Problems to work on:
- A) Answer these questions from the berry package description, one per line, marking your answers (i), (ii), (iii):
(i) What must routes be?
(ii) What does the path attribute of a Request object hold?
(iii) For what use is the wsgiref server called ideal?
- B) Summarize the berry package description in two sentences.
- C) Output, unchanged, the part of the berry package description that opens with the words containing "# generate a" and closes with "be regular expressions.".

Metadata-Version: 1.0
Name: berry
Version: 0.3
Summary: a minimal DSL for building a WSGI app
Home-page: http://soundofemptiness.com/projects/berry
Author: Adeel Ahmad Khan
Author-email: adeel2@umbc.edu
License: UNKNOWN
Description: Berry is a minimal DSL for building a WSGI application.
        
        Basically, you map some routes to functions.  Berry takes this mapping and
        generates a WSGI app, which you can serve however you like.
        
        Example
        -------
        
          Here is an example using the wsgiref server, included in Python's stdlib
          and ideal for development use.
        
            import berry
            from wsgiref.simple_server import make_server
          
            @berry.get('^$')
            def index(req):
              return "Welcome to the home page."
          
            @berry.get('^hello/(.+)/?$')
            def hello(req, name):
              return "Hello, %s!" % name
          
            # generate a WSGI app
            wsgi_app = berry.app
          
            # start a WSGI server
            make_server('127.0.0.1', 8000, wsgi_app).serve_forever()
        
        How to use it
        -------------
        
          Decorate a function with berry.get(route) or berry.post(route) to serve
          GET/POST requests that match a route.  Routes must be regular expressions.
          Your function will be passed a Request object as the first argument.
          
          Example:
          
            @berry.get('^$')
            @berry.get('^home$')
            def home(req):
              return 'This is the home page.'
            
          As above, you can map multiple routes to the same function.
          
          Request objects
          ---------------
            
            Useful attributes of Request objects are:
            
              - env: the WSGI environ variable.
              - params: parameters passed through both GET and POST.
              - path: the path requested, minus the initial '/' and the query string
              - query: the query string, if any
              - fullpath: the full path requested, including the initial '/' and the
                query string
              - method: the method (GET or POST)

Information provided:
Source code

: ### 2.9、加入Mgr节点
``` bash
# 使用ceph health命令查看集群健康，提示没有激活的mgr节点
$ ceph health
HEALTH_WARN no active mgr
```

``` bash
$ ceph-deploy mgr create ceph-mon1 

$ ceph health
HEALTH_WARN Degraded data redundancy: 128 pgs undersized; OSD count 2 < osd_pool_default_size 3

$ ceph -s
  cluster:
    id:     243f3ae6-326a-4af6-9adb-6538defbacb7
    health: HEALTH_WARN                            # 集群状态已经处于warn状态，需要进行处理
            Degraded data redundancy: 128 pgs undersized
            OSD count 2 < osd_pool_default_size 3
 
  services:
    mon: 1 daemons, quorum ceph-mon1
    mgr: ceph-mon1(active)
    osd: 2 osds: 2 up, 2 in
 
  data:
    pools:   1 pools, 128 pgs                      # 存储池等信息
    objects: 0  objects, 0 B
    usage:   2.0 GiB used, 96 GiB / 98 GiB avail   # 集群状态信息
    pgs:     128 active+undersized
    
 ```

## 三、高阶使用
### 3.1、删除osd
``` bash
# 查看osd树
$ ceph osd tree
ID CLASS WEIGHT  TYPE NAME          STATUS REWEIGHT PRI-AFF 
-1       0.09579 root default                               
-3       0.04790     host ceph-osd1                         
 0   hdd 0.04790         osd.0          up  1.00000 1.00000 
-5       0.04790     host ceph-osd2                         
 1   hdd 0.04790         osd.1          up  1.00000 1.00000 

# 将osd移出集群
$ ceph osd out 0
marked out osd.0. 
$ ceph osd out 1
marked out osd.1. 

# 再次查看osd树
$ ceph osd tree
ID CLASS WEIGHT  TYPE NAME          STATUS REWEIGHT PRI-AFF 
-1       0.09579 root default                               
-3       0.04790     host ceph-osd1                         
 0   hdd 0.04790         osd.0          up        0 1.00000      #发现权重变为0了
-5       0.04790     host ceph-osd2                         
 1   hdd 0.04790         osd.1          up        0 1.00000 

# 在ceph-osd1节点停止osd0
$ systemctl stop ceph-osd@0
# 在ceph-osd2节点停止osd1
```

Replies:
- A)
(i) Regular expressions.
(ii) The path requested, minus the initial '/' and the query string.
(iii) Development use.

- B) Berry is a minimal DSL for building a WSGI application: you map routes to functions, and Berry generates a WSGI app that you can serve however you like. Decorating a function with berry.get(route) or berry.post(route) makes it serve GET or POST requests that match a route, which must be a regular expression, and the function is passed a Request object as its first argument.

- C)
# generate a WSGI app
            wsgi_app = berry.app
          
            # start a WSGI server
            make_server('127.0.0.1', 8000, wsgi_app).serve_forever()
        
        How to use it
        -------------
        
          Decorate a function with berry.get(route) or berry.post(route) to serve
          GET/POST requests that match a route.  Routes must be regular expressions.